Since we're talking post office, we'd already been, you said December is when you got the alert. We'd already been there. I left Artillery School in the end of August. And then we went to 24th and went over to to Saudi Arabia. Well, in about October, November. This is this is a story you won't hear this is a near mutiny in the United States Army. This is a mutiny. The, they set our postal clerks at Dharan back in the city. We were out in the middle of nowhere by a little town that has a spot called alley wayna. Our postal clerks set fire to the postal tent because they're smoking and they destroyed the entire the entirety of the 24th Division, Christmas, Christmas and Thanksgiving mail. Fruitcakes are gone ham illegally smuggled ham was gone. The Listerine bottles filled with alcohol gone everything it went up like a torch. Well, news finally got back and that's when the Sergeant Major started arming the senior noncommissioned officers started giving them ammunition so they could put down the riot it was it was up near mutiny that there was a demand to kill the postal clerks. No, no, they guys were cranking their Brads and your M1s. And we're gonna drive back and kill the postal clerks. And it was a it was a scab that was picked for about a month and a half because as you know the mail must go through. So what they continued to send were portions of letters that were like burned in half so you can see like a burnt and half letter and I remember John Finnefrock yes guess his name? No. That's the illegal that's that's when I was a child. I can't use but finger and then fill in the blank for that. Oh, it was terrible. He had a chip on his shoulder But anyway, and something else he he got a letter that was burned completely in half to where he didn't even know who sent it. Mike, Mike Billingsley got just the return address. And his name Mike Billingsley on it another buddy of mine, which like I said the scab was being picked every day because if somebody would get one of these shreds a burnt half burnt package must have smelled really good though down and Dharan all the honestly am burning and chocolate.

____

■ Task prompt
Write a continuation of the spoken account of the burned mail in Saudi Arabia, starting after its last sentence. The data after this point comes from a separate source.

■ Recorded information
____

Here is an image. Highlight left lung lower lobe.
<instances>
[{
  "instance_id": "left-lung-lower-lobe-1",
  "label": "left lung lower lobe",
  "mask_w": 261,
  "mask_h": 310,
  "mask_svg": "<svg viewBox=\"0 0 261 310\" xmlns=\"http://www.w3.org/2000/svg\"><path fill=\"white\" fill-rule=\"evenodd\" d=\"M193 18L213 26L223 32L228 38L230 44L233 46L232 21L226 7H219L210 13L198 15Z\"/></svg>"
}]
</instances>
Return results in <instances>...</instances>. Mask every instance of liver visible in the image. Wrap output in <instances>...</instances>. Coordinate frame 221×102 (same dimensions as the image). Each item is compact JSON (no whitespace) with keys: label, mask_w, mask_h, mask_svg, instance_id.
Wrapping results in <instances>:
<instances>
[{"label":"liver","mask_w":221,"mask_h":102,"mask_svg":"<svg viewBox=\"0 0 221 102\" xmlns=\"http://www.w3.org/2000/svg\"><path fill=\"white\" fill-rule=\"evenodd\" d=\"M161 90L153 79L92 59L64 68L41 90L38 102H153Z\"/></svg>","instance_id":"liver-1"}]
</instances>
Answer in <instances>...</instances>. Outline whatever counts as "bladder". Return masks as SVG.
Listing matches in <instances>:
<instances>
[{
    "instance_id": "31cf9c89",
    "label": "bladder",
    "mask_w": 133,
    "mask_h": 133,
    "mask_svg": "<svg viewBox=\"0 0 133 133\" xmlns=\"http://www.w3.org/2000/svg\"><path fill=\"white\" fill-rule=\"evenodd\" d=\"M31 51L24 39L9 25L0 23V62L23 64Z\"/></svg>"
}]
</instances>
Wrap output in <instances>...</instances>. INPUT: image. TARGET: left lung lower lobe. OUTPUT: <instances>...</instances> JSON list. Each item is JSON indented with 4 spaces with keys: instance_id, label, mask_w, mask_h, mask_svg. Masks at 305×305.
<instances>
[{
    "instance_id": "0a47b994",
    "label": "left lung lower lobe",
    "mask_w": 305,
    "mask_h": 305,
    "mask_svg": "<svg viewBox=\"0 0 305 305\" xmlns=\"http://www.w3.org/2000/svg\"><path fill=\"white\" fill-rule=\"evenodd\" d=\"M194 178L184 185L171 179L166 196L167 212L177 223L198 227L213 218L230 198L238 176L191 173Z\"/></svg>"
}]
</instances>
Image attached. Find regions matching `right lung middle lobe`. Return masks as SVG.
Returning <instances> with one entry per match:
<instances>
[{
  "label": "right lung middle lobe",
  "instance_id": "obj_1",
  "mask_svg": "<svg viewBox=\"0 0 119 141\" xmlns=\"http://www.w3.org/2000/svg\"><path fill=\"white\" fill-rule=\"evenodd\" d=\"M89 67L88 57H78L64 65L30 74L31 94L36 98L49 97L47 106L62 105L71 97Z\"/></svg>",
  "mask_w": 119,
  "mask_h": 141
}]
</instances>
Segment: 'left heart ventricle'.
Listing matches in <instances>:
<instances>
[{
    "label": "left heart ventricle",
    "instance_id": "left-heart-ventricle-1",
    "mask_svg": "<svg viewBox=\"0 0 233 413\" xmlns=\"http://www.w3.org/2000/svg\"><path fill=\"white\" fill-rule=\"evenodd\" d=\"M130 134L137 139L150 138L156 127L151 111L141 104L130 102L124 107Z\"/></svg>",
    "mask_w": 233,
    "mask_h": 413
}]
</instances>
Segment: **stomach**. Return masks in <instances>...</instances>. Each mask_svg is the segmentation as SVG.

____

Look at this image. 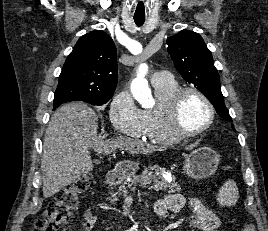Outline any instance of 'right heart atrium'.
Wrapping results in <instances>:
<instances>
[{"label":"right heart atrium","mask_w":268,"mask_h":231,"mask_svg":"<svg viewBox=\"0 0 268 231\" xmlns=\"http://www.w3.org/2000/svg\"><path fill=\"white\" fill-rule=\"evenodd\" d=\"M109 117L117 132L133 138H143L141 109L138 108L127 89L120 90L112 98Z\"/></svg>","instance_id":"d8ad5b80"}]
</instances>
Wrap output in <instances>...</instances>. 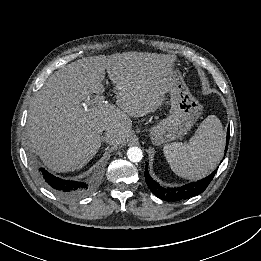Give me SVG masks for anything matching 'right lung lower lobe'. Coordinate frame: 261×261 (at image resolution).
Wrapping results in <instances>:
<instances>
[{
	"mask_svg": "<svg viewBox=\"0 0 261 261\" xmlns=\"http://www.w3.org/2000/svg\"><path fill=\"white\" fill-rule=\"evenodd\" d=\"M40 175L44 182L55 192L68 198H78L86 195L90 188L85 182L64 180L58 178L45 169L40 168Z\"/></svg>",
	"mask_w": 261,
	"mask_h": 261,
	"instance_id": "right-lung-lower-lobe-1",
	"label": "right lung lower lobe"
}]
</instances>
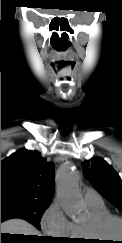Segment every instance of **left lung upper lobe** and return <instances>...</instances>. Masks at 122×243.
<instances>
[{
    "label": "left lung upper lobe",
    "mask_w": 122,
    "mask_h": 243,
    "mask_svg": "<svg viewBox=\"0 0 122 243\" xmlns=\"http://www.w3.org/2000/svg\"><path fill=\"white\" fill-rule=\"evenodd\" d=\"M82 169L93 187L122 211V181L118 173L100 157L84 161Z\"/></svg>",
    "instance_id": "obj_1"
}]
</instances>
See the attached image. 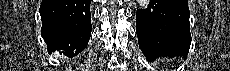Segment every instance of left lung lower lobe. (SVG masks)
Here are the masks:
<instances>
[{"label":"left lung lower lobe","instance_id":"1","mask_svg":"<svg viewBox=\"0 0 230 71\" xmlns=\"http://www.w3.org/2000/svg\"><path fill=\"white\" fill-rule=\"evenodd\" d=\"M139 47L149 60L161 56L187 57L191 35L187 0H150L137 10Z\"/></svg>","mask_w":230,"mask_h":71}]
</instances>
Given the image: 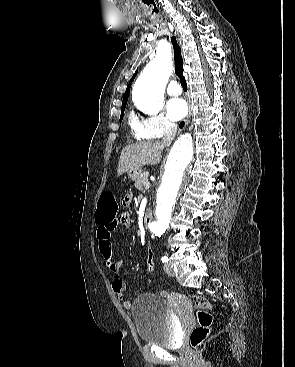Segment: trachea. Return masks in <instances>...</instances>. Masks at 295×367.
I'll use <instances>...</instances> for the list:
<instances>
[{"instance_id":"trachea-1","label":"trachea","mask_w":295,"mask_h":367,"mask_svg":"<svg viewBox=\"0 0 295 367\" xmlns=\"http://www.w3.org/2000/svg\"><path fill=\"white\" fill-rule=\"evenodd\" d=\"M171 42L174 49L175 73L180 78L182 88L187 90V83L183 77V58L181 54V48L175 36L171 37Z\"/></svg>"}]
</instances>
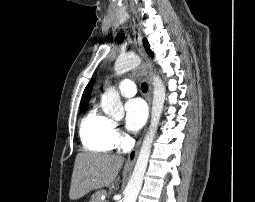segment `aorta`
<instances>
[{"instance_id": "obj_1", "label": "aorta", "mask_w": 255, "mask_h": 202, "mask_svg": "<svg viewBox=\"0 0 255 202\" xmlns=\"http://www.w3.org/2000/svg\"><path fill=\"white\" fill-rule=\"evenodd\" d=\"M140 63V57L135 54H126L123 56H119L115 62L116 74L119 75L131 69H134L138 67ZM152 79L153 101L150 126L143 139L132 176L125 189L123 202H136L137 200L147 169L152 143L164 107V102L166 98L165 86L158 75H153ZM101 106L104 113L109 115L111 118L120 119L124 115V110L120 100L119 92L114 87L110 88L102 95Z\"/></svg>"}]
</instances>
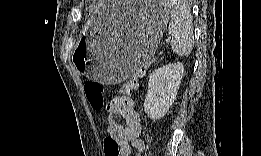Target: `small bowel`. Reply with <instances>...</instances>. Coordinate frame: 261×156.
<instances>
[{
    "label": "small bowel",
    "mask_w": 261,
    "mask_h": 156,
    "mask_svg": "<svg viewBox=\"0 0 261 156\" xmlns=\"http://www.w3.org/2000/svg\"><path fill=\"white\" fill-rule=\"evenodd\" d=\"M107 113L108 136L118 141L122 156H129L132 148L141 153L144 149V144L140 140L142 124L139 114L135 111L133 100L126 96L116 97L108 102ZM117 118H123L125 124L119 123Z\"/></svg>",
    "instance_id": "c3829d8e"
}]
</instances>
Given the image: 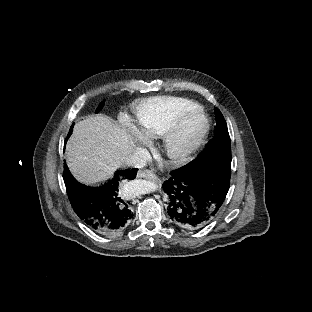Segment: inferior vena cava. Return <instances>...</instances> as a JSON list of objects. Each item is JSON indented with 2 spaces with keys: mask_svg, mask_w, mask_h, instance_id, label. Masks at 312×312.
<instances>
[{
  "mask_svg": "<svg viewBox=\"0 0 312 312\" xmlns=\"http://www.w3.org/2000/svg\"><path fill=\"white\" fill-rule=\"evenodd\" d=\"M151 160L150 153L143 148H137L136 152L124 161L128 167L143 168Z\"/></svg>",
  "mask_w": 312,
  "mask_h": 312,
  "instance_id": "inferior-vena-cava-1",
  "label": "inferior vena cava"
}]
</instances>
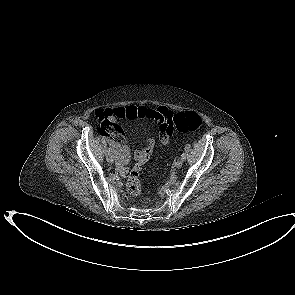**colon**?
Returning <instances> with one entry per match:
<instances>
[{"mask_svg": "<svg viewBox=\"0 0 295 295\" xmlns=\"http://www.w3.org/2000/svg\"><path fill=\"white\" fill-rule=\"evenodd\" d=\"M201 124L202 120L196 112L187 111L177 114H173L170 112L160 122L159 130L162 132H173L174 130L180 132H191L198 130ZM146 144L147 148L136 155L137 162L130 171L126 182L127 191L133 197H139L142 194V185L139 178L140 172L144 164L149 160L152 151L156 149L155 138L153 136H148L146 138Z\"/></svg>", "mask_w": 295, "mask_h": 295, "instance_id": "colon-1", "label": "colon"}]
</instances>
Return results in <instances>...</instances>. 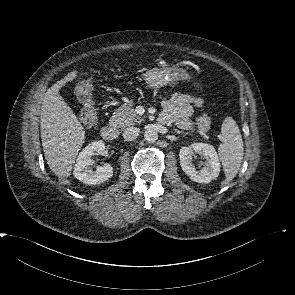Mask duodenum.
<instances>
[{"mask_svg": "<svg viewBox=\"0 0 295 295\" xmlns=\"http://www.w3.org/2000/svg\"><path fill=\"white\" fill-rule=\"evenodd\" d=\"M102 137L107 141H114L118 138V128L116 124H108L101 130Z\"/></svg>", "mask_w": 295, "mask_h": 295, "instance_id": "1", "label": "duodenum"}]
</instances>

____

■ Task output
Tony Nichols:

It was World War Two. I mean, you know,

Chuck Sexton:

oh yeah,

Tony Nichols:

we have a crate full of letters. You remember you? Oh yeah, days without letters.

Chuck Sexton:

Well,

Tony Nichols:

I'm out here alone, everybody.

Jay Borja:

Yeah, it's pitiful

Tony Nichols:

Oh, okay here acting like a jerk

Chuck Sexton:

Vietnam guys tell us about it, tell us about how hard we had it

Tony Nichols:

actually August, my family and I were over in England, we were on leave my sister in law with me she want to only wanted to see England. My wife's British, so we went to England with my sister in law. And you know, we're watching BBC News. Of course, you know the invasion of Kuwait and my sister in law got so panicky because she knew her son was going to be you know, involved with that because of the Marine Corps. I said Nah, he's not gonna be there it's gonna take him a while to get back in the states. Oh no, he beat me there My friends in the Pentagon have assured me we will not be going to Desert Storm...

Jay Borja:

he was actually had already gotten there but after the invasion, and I never got there till after December

Chuck Sexton:

you guys got there in December

Jay Borja:

Yeah.

Tony Nichols:

We'd left on Christmas Day,

Jay Borja:

my the my unit left in September October they went they had the advance party already left and they're waiting for the rest of the unit to get there. And I got there in December. Wow. I mean, we we trapse from the airport to the shipyard some hotel and we were being bounced all over the place and I finally they

Chuck Sexton:

the Khobar Towers right?

Jay Borja:

Yeah. Yeah,

Tony Nichols:

I stayed there. Yeah, briefly.

Jay Borja:

I was in there for like about a day and a half and you you headed out to the alphaalpha but you got to go pick up your your crew with fine I need to get out of here anyway. It Rain I mean

Chuck Sexton:

rains real bad Oh,

Jay Borja:

yeah. I said this is reminding me of somewhere, I've been. And sure enough. My man it was like get up get put on the bus. And traveling, rain you don't know if you're gonna get you know your sink in the sand. Yeah. No road,

Chuck Sexton:

but it doesn't rain in the desert though. So it doesn't get cold there either.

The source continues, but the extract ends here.